**Task to complete:** All entries are to be transcribed exactly. Pictures are not part of the copy.

►

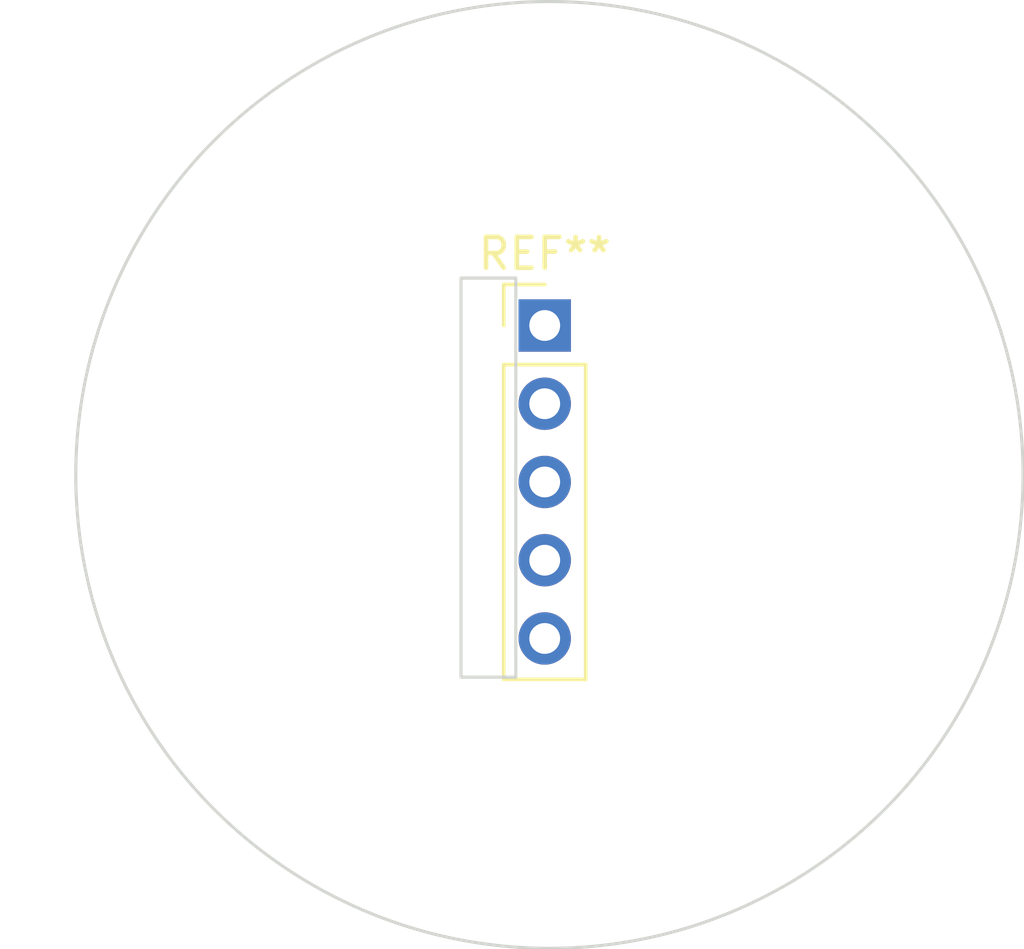
<source format=kicad_pcb>
(kicad_pcb
	(version 20240108)
	(generator "pcbnew")
	(generator_version "8.0")
	(general
		(thickness 1.6)
		(legacy_teardrops no)
	)
	(paper "A4")
	(layers
		(0 "F.Cu" signal)
		(31 "B.Cu" signal)
		(32 "B.Adhes" user "B.Adhesive")
		(33 "F.Adhes" user "F.Adhesive")
		(34 "B.Paste" user)
		(35 "F.Paste" user)
		(36 "B.SilkS" user "B.Silkscreen")
		(37 "F.SilkS" user "F.Silkscreen")
		(38 "B.Mask" user)
		(39 "F.Mask" user)
		(40 "Dwgs.User" user "User.Drawings")
		(41 "Cmts.User" user "User.Comments")
		(42 "Eco1.User" user "User.Eco1")
		(43 "Eco2.User" user "User.Eco2")
		(44 "Edge.Cuts" user)
		(45 "Margin" user)
		(46 "B.CrtYd" user "B.Courtyard")
		(47 "F.CrtYd" user "F.Courtyard")
		(48 "B.Fab" user)
		(49 "F.Fab" user)
		(50 "User.1" user)
		(51 "User.2" user)
		(52 "User.3" user)
		(53 "User.4" user)
		(54 "User.5" user)
		(55 "User.6" user)
		(56 "User.7" user)
		(57 "User.8" user)
		(58 "User.9" user)
	)
	(setup
		(pad_to_mask_clearance 0)
		(allow_soldermask_bridges_in_footprints no)
		(pcbplotparams
			(layerselection 0x00010fc_ffffffff)
			(plot_on_all_layers_selection 0x0000000_00000000)
			(disableapertmacros no)
			(usegerberextensions no)
			(usegerberattributes yes)
			(usegerberadvancedattributes yes)
			(creategerberjobfile yes)
			(dashed_line_dash_ratio 12.000000)
			(dashed_line_gap_ratio 3.000000)
			(svgprecision 4)
			(plotframeref no)
			(viasonmask no)
			(mode 1)
			(useauxorigin no)
			(hpglpennumber 1)
			(hpglpenspeed 20)
			(hpglpendiameter 15.000000)
			(pdf_front_fp_property_popups yes)
			(pdf_back_fp_property_popups yes)
			(dxfpolygonmode yes)
			(dxfimperialunits yes)
			(dxfusepcbnewfont yes)
			(psnegative no)
			(psa4output no)
			(plotreference yes)
			(plotvalue yes)
			(plotfptext yes)
			(plotinvisibletext no)
			(sketchpadsonfab no)
			(subtractmaskfromsilk no)
			(outputformat 1)
			(mirror no)
			(drillshape 1)
			(scaleselection 1)
			(outputdirectory "")
		)
	)
	(net 0 "")
	(footprint "MountingHole:MountingHole_3.2mm_M3" (layer "F.Cu") (at 172.6692 94.0816))
	(footprint "Connector_PinHeader_2.54mm:PinHeader_1x05_P2.54mm_Vertical" (layer "F.Cu") (at 163.4998 80.2386))
	(footprint "MountingHole:MountingHole_3.2mm_M3" (layer "F.Cu") (at 172.6692 76.0984))
	(footprint "MountingHole:MountingHole_2.2mm_M2" (layer "F.Cu") (at 157.988 90.17))
	(footprint "MountingHole:MountingHole_6.4mm_M6" (layer "F.Cu") (at 152.5016 81.4832))
	(footprint "MountingHole:MountingHole_3.2mm_M3" (layer "F.Cu") (at 154.686 94.0816))
	(footprint "MountingHole:MountingHole_2.2mm_M2" (layer "F.Cu") (at 157.9626 80.01))
	(footprint "MountingHole:MountingHole_6.4mm_M6" (layer "F.Cu") (at 152.5016 88.6968))
	(footprint "MountingHole:MountingHole_3.2mm_M3" (layer "F.Cu") (at 154.686 76.0984))
	(gr_line
		(start 160.784134 78.699716)
		(end 162.562134 78.699716)
		(stroke
			(width 0.1)
			(type default)
		)
		(layer "Edge.Cuts")
		(uuid "25ef98ca-8643-405a-aed7-3958551c63a2")
	)
	(gr_line
		(start 162.562134 91.653716)
		(end 160.784134 91.653716)
		(stroke
			(width 0.1)
			(type default)
		)
		(layer "Edge.Cuts")
		(uuid "702d2a24-c501-4e79-af15-f9b6f5ced6bd")
	)
	(gr_circle
		(center 163.6522 85.09)
		(end 179.0192 85.09)
		(stroke
			(width 0.1)
			(type default)
		)
		(fill none)
		(layer "Edge.Cuts")
		(uuid "8899d8b4-b651-4d61-b6f1-49ba16a0edc4")
	)
	(gr_line
		(start 160.784134 91.653716)
		(end 160.784134 78.699716)
		(stroke
			(width 0.1)
			(type default)
		)
		(layer "Edge.Cuts")
		(uuid "adaf7b00-0154-4552-a157-7bc825a78c1f")
	)
	(gr_line
		(start 162.562134 78.699716)
		(end 162.562134 91.653716)
		(stroke
			(width 0.1)
			(type default)
		)
		(layer "Edge.Cuts")
		(uuid "efdd6e86-ed84-402a-bd74-33c27cfd3f36")
	)
	(group ""
		(uuid "3a1215ce-9dd4-4861-8b13-70ddfcec799a")
		(members "25ef98ca-8643-405a-aed7-3958551c63a2" "702d2a24-c501-4e79-af15-f9b6f5ced6bd"
			"8899d8b4-b651-4d61-b6f1-49ba16a0edc4" "adaf7b00-0154-4552-a157-7bc825a78c1f"
			"efdd6e86-ed84-402a-bd74-33c27cfd3f36"
		)
	)
)
</source>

◄

**Response:**
<source format=kicad_pcb>
(kicad_pcb
	(version 20240108)
	(generator "pcbnew")
	(generator_version "8.0")
	(general
		(thickness 1.6)
		(legacy_teardrops no)
	)
	(paper "A4")
	(layers
		(0 "F.Cu" signal)
		(31 "B.Cu" signal)
		(32 "B.Adhes" user "B.Adhesive")
		(33 "F.Adhes" user "F.Adhesive")
		(34 "B.Paste" user)
		(35 "F.Paste" user)
		(36 "B.SilkS" user "B.Silkscreen")
		(37 "F.SilkS" user "F.Silkscreen")
		(38 "B.Mask" user)
		(39 "F.Mask" user)
		(40 "Dwgs.User" user "User.Drawings")
		(41 "Cmts.User" user "User.Comments")
		(42 "Eco1.User" user "User.Eco1")
		(43 "Eco2.User" user "User.Eco2")
		(44 "Edge.Cuts" user)
		(45 "Margin" user)
		(46 "B.CrtYd" user "B.Courtyard")
		(47 "F.CrtYd" user "F.Courtyard")
		(48 "B.Fab" user)
		(49 "F.Fab" user)
		(50 "User.1" user)
		(51 "User.2" user)
		(52 "User.3" user)
		(53 "User.4" user)
		(54 "User.5" user)
		(55 "User.6" user)
		(56 "User.7" user)
		(57 "User.8" user)
		(58 "User.9" user)
	)
	(setup
		(pad_to_mask_clearance 0)
		(allow_soldermask_bridges_in_footprints no)
		(pcbplotparams
			(layerselection 0x00010fc_ffffffff)
			(plot_on_all_layers_selection 0x0000000_00000000)
			(disableapertmacros no)
			(usegerberextensions no)
			(usegerberattributes yes)
			(usegerberadvancedattributes yes)
			(creategerberjobfile yes)
			(dashed_line_dash_ratio 12.000000)
			(dashed_line_gap_ratio 3.000000)
			(svgprecision 4)
			(plotframeref no)
			(viasonmask no)
			(mode 1)
			(useauxorigin no)
			(hpglpennumber 1)
			(hpglpenspeed 20)
			(hpglpendiameter 15.000000)
			(pdf_front_fp_property_popups yes)
			(pdf_back_fp_property_popups yes)
			(dxfpolygonmode yes)
			(dxfimperialunits yes)
			(dxfusepcbnewfont yes)
			(psnegative no)
			(psa4output no)
			(plotreference yes)
			(plotvalue yes)
			(plotfptext yes)
			(plotinvisibletext no)
			(sketchpadsonfab no)
			(subtractmaskfromsilk no)
			(outputformat 1)
			(mirror no)
			(drillshape 1)
			(scaleselection 1)
			(outputdirectory "")
		)
	)
	(net 0 "")
	(footprint "MountingHole:MountingHole_3.2mm_M3" (layer "F.Cu") (at 172.6692 94.0816))
	(footprint "Connector_PinHeader_2.54mm:PinHeader_1x05_P2.54mm_Vertical" (layer "F.Cu") (at 163.4998 80.2386))
	(footprint "MountingHole:MountingHole_3.2mm_M3" (layer "F.Cu") (at 172.6692 76.0984))
	(footprint "MountingHole:MountingHole_2.2mm_M2" (layer "F.Cu") (at 157.988 90.17))
	(footprint "MountingHole:MountingHole_6.4mm_M6" (layer "F.Cu") (at 152.5016 81.4832))
	(footprint "MountingHole:MountingHole_3.2mm_M3" (layer "F.Cu") (at 154.686 94.0816))
	(footprint "MountingHole:MountingHole_2.2mm_M2" (layer "F.Cu") (at 157.9626 80.01))
	(footprint "MountingHole:MountingHole_6.4mm_M6" (layer "F.Cu") (at 152.5016 88.6968))
	(footprint "MountingHole:MountingHole_3.2mm_M3" (layer "F.Cu") (at 154.686 76.0984))
	(gr_line
		(start 160.784134 78.699716)
		(end 162.562134 78.699716)
		(stroke
			(width 0.1)
			(type default)
		)
		(layer "Edge.Cuts")
		(uuid "25ef98ca-8643-405a-aed7-3958551c63a2")
	)
	(gr_line
		(start 162.562134 91.653716)
		(end 160.784134 91.653716)
		(stroke
			(width 0.1)
			(type default)
		)
		(layer "Edge.Cuts")
		(uuid "702d2a24-c501-4e79-af15-f9b6f5ced6bd")
	)
	(gr_circle
		(center 163.6522 85.09)
		(end 179.0192 85.09)
		(stroke
			(width 0.1)
			(type default)
		)
		(fill none)
		(layer "Edge.Cuts")
		(uuid "8899d8b4-b651-4d61-b6f1-49ba16a0edc4")
	)
	(gr_line
		(start 160.784134 91.653716)
		(end 160.784134 78.699716)
		(stroke
			(width 0.1)
			(type default)
		)
		(layer "Edge.Cuts")
		(uuid "adaf7b00-0154-4552-a157-7bc825a78c1f")
	)
	(gr_line
		(start 162.562134 78.699716)
		(end 162.562134 91.653716)
		(stroke
			(width 0.1)
			(type default)
		)
		(layer "Edge.Cuts")
		(uuid "efdd6e86-ed84-402a-bd74-33c27cfd3f36")
	)
	(group ""
		(uuid "3a1215ce-9dd4-4861-8b13-70ddfcec799a")
		(members "25ef98ca-8643-405a-aed7-3958551c63a2" "702d2a24-c501-4e79-af15-f9b6f5ced6bd"
			"8899d8b4-b651-4d61-b6f1-49ba16a0edc4" "adaf7b00-0154-4552-a157-7bc825a78c1f"
			"efdd6e86-ed84-402a-bd74-33c27cfd3f36"
		)
	)
)
</source>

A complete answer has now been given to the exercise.